El éxito que le cambió la vida
Aquel fue el inicio de un radical cambio. El “paragua muerto de hambre” descubrió que los relatos que escribía eran apreciados y bien pagados. Dejó la mísera pensión, alquiló un departamento, consiguió una máquina de escribir y empezó a crear historias y personajes, a entregar guiones unos tras otros.
Dio continuidad a la historia del guerrero sumerio Nippur de Lagash, con dibujos de su amigo Lucho Olivera. Creó su propia versión del agente James Bond, el romántico espía irlandés Dennis Martin, con dibujos de Lito Fernández; el duro detective Big Norman con dibujos de Horacio Altuna; Jackaroe, el cowboy taciturno criado por los apaches, con dibujos de Dalfiume, y la serie humorística que fue un verdadero suceso, Mi novia y yo, con dibujos de Carlos Vogt, en donde Robin se caricaturizaba a sí mismo en el personaje de Tino Espinoza y su entonces novia Poppy Andersen, además de incluir también como personajes a su recordado perro Tom, al dibujante Vogt y a todos los integrantes de la Editorial Columba.
Las cuatro revistas de la editorial Columba (El Tony, D’artagnan, Fantasía, Intervalo) empezaron a incrementar sus ventas con las obras del paraguayo. Tanto era el éxito en calidad y cantidad de su producción, que los directivos de la empresa le pidieron que se invente seudónimos para que los lectores no crean que era el único autor. Entonces, Robin empezó a firmar también como Mateo Fussari, Robert O’Neill, Noel McLeod, Roberto Monti, Joe Trigger, Carlos Ruiz, Cristina Rudlinger, Tino Espinoza.
Al cabo de dos años, tras ganar una buena cantidad de dinero con sus guiones, Robin decidió viajar y conocer el mundo.
—¿Te vas de viaje…? ¿Cómo…? ¡Si estás en el mejor momento de tu carrera! —le reclamó el jefe de arte, Antonio Presas.

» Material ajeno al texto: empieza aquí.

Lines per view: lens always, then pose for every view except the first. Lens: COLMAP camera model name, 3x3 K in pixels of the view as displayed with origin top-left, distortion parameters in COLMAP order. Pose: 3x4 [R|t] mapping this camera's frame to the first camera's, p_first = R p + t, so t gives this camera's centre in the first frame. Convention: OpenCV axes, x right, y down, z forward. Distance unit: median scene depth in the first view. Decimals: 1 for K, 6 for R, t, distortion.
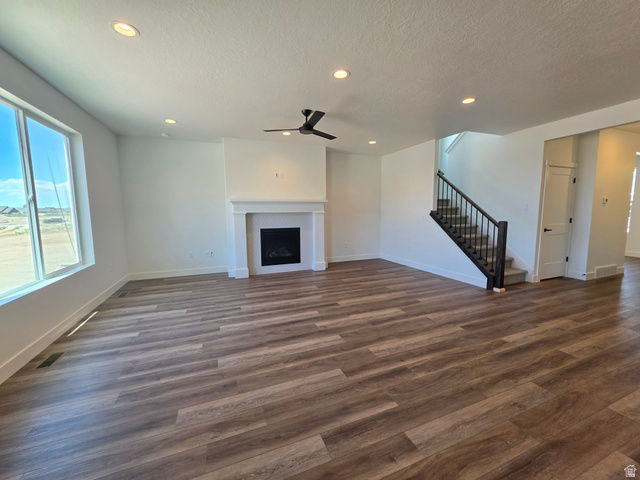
lens RADIAL K [[257.1, 0, 318.9], [0, 257.1, 238.4], [0, 0, 1]] dist [-0.002831, -0.000112]
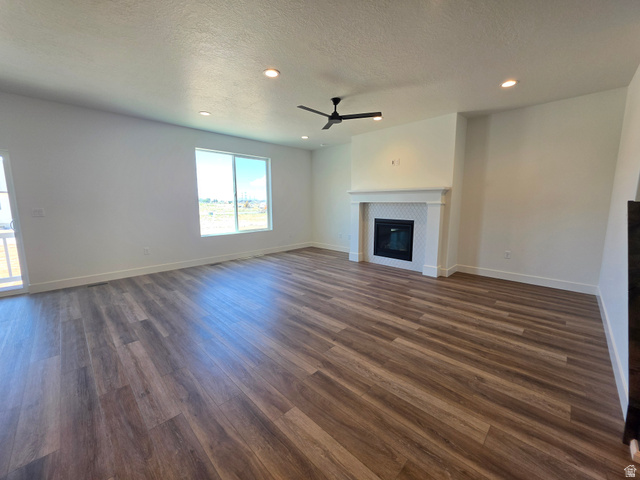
lens RADIAL K [[257.1, 0, 318.9], [0, 257.1, 238.4], [0, 0, 1]] dist [-0.002831, -0.000112]
pose [[0.396923, 0.135336, -0.907820, 0.798312], [-0.101215, 0.989491, 0.103258, -0.053706], [0.912254, 0.050899, 0.406450, 0.501828]]
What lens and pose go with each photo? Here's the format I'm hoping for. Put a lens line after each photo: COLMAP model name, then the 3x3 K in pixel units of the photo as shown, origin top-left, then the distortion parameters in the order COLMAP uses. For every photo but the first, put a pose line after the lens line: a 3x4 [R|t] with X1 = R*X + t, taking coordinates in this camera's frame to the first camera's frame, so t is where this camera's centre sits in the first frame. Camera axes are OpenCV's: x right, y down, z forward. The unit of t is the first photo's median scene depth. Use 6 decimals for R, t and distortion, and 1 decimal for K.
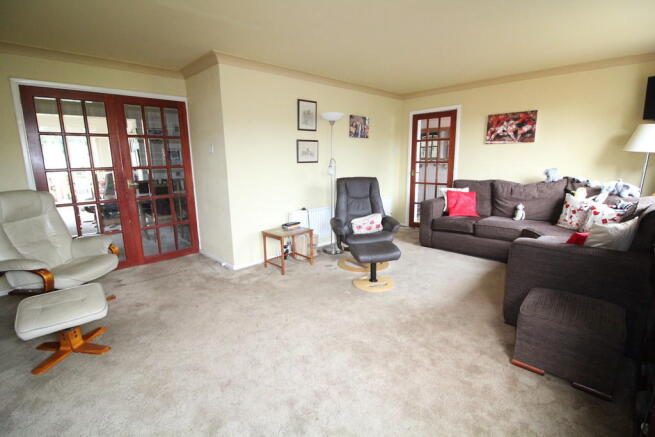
lens RADIAL K [[303.5, 0, 327.1], [0, 303.5, 218.1], [0, 0, 1]] dist [-0.023344, -0.000448]
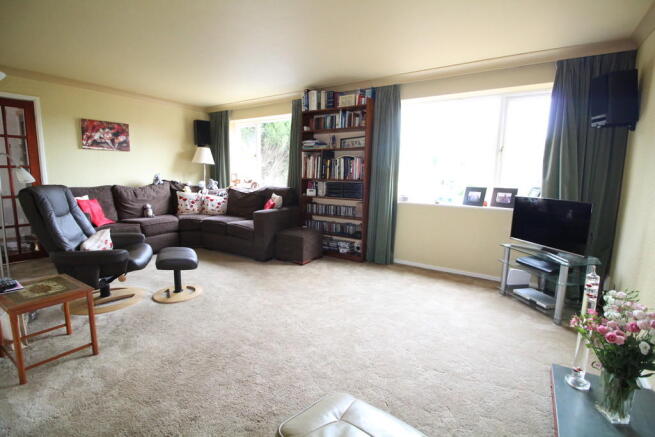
lens RADIAL K [[303.5, 0, 329.0], [0, 303.5, 217.5], [0, 0, 1]] dist [-0.023344, -0.000448]
pose [[-0.216268, -0.128051, 0.967900, -0.615399], [0.170128, 0.971253, 0.166508, -0.066167], [-0.961397, 0.200677, -0.188266, 0.516341]]
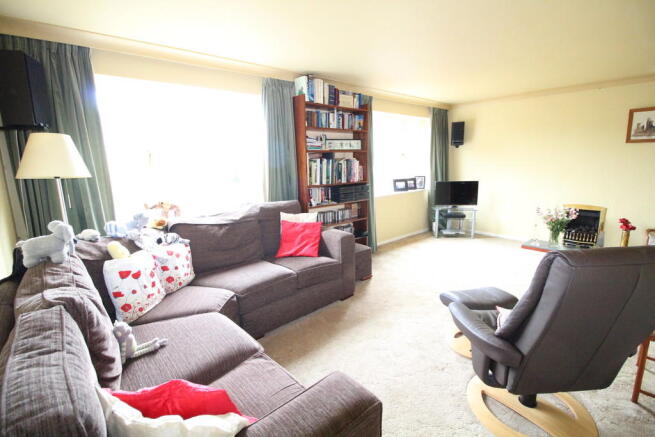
lens RADIAL K [[303.5, 0, 326.8], [0, 303.5, 219.6], [0, 0, 1]] dist [-0.023344, -0.000448]
pose [[-0.997805, 0.025684, 0.061036, 0.326742], [0.046540, 0.927684, 0.370454, -0.258982], [-0.047108, 0.372481, -0.926843, 1.178067]]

—Estuve todos estos años preso en una fábrica —le explicó Wood—. Quiero conocer el mundo. Me compré una máquina de escribir portátil y mandaré guiones por correo, desde cualquier lugar. ¡Ustedes me enviarán el dinero!
—Nunca hemos aceptado una situación así. Necesitamos tener a nuestros escritores cerca.
—Si quieren seguir contando con mis guiones, tendrán que aceptarlo. ¡Yo me voy…!
El paraguayo compró un pasaje en el carguero italiano Calasetta, que partía rumbo a Nápoles, desde Buenos Aires. Extasiado ante el horizonte de mar y cielo, escribía sus guiones a mano, con un bolígrafo, en un cuaderno escolar, luego los pasaba a máquina para despacharlos por correo a Buenos Aires, desde el primer puerto.
Desde Italia viajó por toda Europa, para luego seguir a otros continentes. Escribía en los hoteles, en los bares, en los cafés, en los parques, siempre a mano en un cuaderno, para luego pasarlos en limpio y despacharlos a Columba, avisando en qué ciudad próxima iba a estar, para que le giren el dinero.
Islas Canarias, Marsella, Nápoles, Lucerna, Ginebra, Milán, Roma, París, Madrid, Barcelona, Marbella, Moscú, Siberia, Hong Kong, Pekín, Hiroshima, Tel Aviv, Jerusalén. Cada rincón del mundo era un territorio de aventuras. Romances fugaces. Historias que inspiraban nuevos relatos, nuevos personajes. Así llegan el monje karateca Harry White (dibujado por Mangiarotti), Los amigos (con Macagno), Los aventureros (con Gómez Sierra), una nueva versión de Big Norman (con Haupt), el disparatado agente secreto Pepe Sánchez (con Vogt), Aquí, la Legión (con García Durán).
En 1974, la periodista Helena Goñi, de la revista argentina Gente, se puso en contacto con directivos de la Editorial Columba, con un pedido:
—Quiero entrevistar a los tres escritores de historietas más exitosos que publican con ustedes: Robin Wood, Robert O’Neill y Roberto Monti.
El jefe de arte, Jorge Vasallo, le respondió:
—Tengo para usted una buena y una mala noticia, señorita. La buena es que le ahorraremos trabajo, ya que los tres autores son una sola persona: Robin Wood. La mala noticia es que no sabemos en qué parte del mundo se encuentra actualmente.
Meses después, Robin regresó a Buenos Aires y Helena pudo hacer su gran reportaje, el primero que revelaba a los lectores el gran éxito de un escritor de historietas.
* Andrés Colmán Gutiérrez es periodista, escritor, guionista. Fue presidente de la Sociedad de Escritores del Paraguay (SEP).